Like mists and mellow fruitfulness, Val McDermid novels often arrive in autumn. The Vanishing Point (Little, Brown, £16.99) is a standalone thriller whose central character, Stephanie Harker, is a ghost writer who compiles the autographies of celebrities. Her relationship with Scarlett Higgins, a foul-mouthed reality TV star known to the nation as the Scarlett Harlot, begins on a professional level but soon lurches towards the personal.
The novel opens after Scarlett’s death from cancer. Stephanie, now the guardian of Scarlett’s five-year-old son Jimmy, is held up by security at O’Hare Airport, Chicago. A kidnapper walks off with Jimmy and vanishes into the blue. The story develops into a double narrative: events in the present are intercut with Stephanie’s first-person narrative describing her five-and-a-half year relationship with Scarlett which has brought her and Jimmy to this point. Towards the end the strands come together and lead to an eye-blinkingly effective climax.

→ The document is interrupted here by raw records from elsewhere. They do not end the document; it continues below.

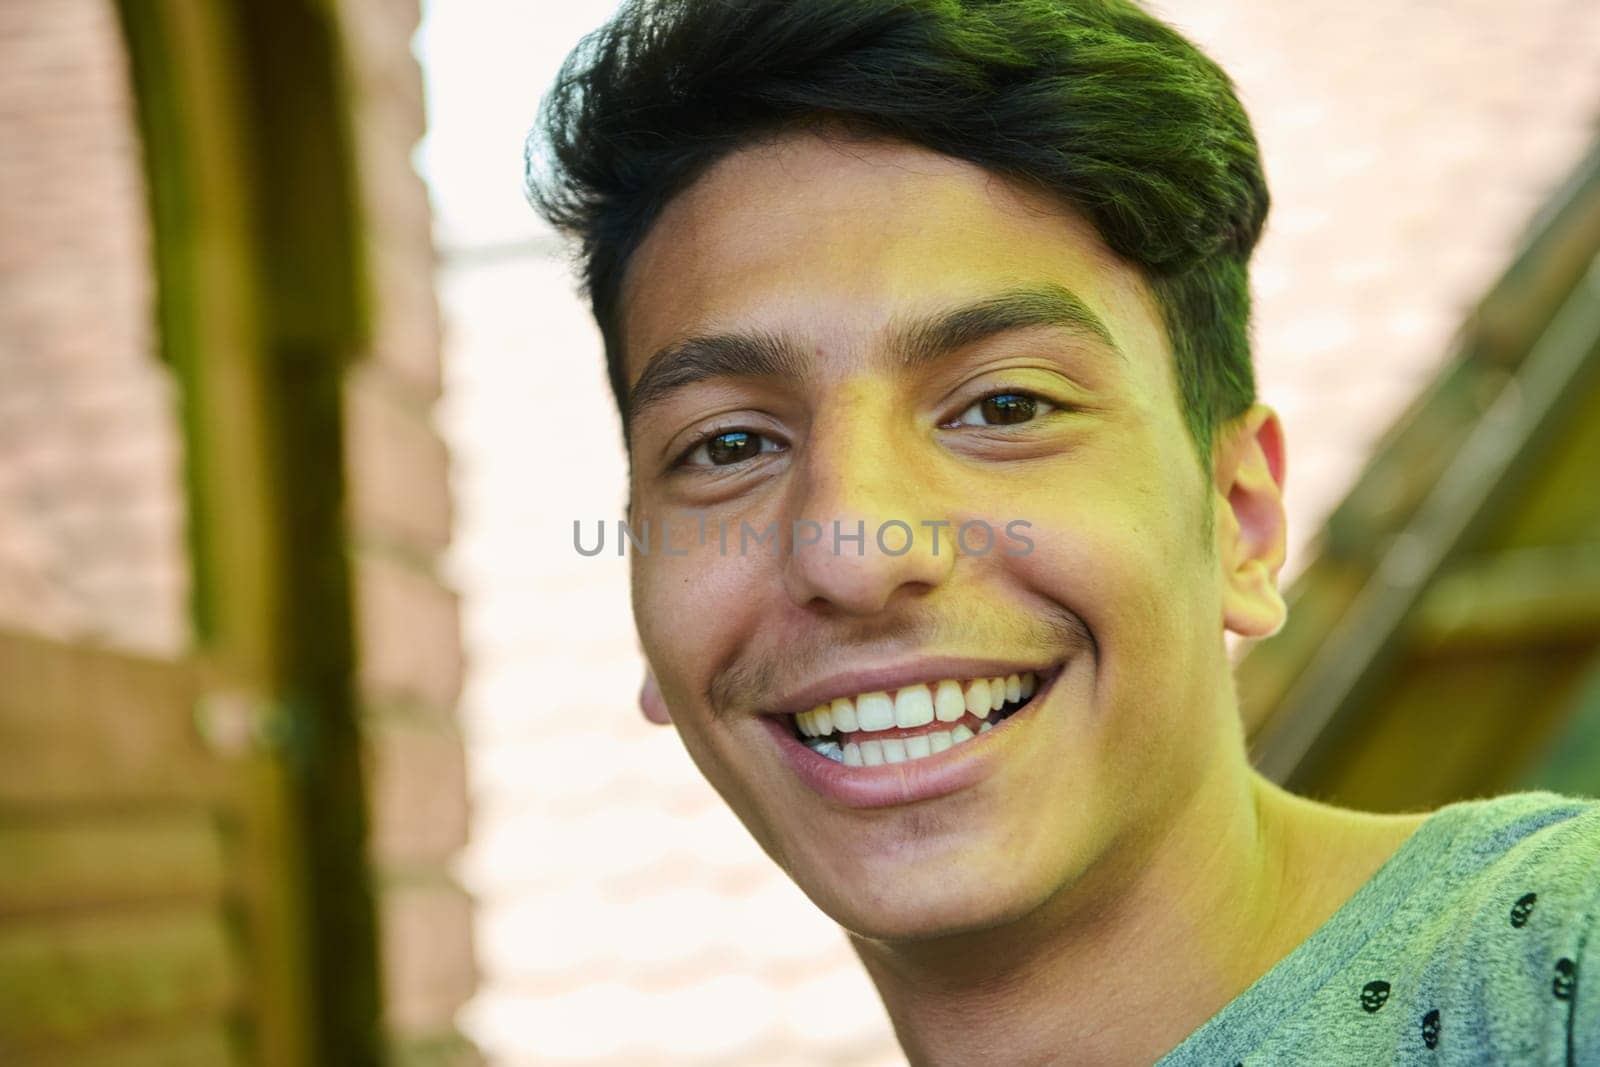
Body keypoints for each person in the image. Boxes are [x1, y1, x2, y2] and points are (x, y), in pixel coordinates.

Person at [527, 1, 1600, 1062]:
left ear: (1237, 520)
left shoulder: (1557, 959)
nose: (849, 552)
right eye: (726, 446)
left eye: (1005, 406)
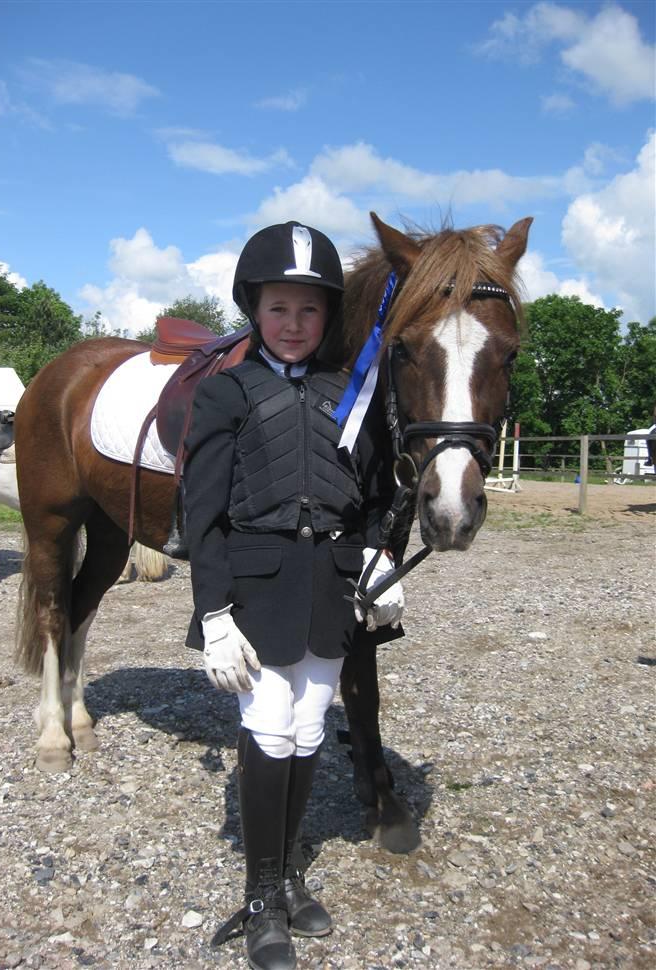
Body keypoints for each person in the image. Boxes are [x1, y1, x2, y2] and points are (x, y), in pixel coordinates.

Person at [183, 222, 405, 970]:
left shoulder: (353, 394)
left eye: (309, 311)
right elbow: (202, 513)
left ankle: (289, 873)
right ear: (255, 308)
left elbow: (375, 495)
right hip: (257, 589)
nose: (294, 324)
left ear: (328, 317)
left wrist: (377, 559)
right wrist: (213, 612)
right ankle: (259, 896)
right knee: (269, 728)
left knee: (310, 727)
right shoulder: (226, 393)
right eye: (280, 308)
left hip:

In this intelligent and hypnotically readable thriller, what really interests McDermid, and us, is the meaning of fame and how people deal with being famous. The relationship between Scarlett and Stephanie is one of the best things she has done. True, the double narrative is sometimes cumbersome and a large red herring stinks to high heaven; but these add up to a small price to pay for this entertaining and thought-provoking book. Roll on next autumn.
It’s not easy to bring something new to the private-eye novel but Declan Burke rises to the challenge with panache in Slaughter’s Hound (Liberties Press, £11.99). Set in Sligo, this is the second novel to feature Harry Rigby, taxi driver and private investigator. His friend Finn Hamilton, heir to a diminishing property fortune, plunges nine storeys to his death before his eyes.